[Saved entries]

------

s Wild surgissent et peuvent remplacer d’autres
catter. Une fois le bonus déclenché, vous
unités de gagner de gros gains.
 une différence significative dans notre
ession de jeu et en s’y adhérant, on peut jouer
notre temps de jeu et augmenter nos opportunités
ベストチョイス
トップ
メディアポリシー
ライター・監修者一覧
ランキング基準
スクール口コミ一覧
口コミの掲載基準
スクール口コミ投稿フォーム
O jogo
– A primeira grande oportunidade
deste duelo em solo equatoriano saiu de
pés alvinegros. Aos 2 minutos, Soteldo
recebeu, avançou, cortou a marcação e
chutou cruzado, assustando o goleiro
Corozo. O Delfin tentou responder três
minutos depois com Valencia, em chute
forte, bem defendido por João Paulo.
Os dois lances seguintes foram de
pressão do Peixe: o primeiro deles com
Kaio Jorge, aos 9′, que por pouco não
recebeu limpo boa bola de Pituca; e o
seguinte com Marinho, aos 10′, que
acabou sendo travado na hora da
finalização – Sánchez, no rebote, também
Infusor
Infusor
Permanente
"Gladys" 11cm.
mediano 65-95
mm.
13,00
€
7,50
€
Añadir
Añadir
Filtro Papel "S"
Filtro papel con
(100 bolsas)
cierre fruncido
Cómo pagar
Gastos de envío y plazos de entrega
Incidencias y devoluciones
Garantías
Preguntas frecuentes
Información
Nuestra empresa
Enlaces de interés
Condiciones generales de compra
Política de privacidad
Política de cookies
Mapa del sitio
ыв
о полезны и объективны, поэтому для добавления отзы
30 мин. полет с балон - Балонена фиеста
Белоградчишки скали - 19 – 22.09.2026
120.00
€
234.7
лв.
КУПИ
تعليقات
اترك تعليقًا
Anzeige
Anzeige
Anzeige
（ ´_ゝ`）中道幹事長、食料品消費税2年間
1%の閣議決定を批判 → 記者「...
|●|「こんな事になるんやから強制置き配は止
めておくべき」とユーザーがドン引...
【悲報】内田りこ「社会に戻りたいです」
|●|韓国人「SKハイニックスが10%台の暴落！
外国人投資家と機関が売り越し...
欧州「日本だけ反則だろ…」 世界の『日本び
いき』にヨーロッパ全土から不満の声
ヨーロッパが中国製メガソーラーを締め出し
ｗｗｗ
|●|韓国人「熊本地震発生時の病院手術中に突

------

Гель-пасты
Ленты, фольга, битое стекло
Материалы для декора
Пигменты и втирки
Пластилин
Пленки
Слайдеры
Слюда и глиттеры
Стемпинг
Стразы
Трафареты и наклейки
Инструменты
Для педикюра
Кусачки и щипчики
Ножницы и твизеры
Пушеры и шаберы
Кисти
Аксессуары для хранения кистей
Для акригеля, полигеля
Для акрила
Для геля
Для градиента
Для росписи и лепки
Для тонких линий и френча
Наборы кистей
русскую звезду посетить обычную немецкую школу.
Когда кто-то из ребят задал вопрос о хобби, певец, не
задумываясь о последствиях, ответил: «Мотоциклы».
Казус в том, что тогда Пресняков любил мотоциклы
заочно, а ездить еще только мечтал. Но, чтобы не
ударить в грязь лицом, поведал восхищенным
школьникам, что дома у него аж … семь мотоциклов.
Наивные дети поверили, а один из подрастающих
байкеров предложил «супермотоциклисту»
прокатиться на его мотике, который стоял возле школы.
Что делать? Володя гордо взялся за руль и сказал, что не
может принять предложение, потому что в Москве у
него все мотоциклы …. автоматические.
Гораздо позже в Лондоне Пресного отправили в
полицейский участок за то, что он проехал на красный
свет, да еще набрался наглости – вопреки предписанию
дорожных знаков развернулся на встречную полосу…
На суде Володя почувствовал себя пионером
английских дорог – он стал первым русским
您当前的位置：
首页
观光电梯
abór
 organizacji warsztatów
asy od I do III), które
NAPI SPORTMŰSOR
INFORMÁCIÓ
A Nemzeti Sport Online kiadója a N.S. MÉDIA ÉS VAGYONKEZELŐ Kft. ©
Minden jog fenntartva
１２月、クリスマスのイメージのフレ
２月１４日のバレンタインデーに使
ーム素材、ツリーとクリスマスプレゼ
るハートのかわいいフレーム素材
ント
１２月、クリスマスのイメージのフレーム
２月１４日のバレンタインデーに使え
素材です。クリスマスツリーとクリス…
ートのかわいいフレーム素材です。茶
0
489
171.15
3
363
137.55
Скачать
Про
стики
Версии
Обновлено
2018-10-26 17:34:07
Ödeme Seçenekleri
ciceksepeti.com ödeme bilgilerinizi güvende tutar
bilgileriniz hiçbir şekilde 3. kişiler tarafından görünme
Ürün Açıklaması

------

Please copy from the records, word for word, the lines from the one with "s Wild surgissent" up to and including the one with "Corozo. O Delfin tentou responder três".

_Task answer_:
s Wild surgissent et peuvent remplacer d’autres
catter. Une fois le bonus déclenché, vous
unités de gagner de gros gains.
 une différence significative dans notre
ession de jeu et en s’y adhérant, on peut jouer
notre temps de jeu et augmenter nos opportunités
ベストチョイス
トップ
メディアポリシー
ライター・監修者一覧
ランキング基準
スクール口コミ一覧
口コミの掲載基準
スクール口コミ投稿フォーム
O jogo
– A primeira grande oportunidade
deste duelo em solo equatoriano saiu de
pés alvinegros. Aos 2 minutos, Soteldo
recebeu, avançou, cortou a marcação e
chutou cruzado, assustando o goleiro
Corozo. O Delfin tentou responder três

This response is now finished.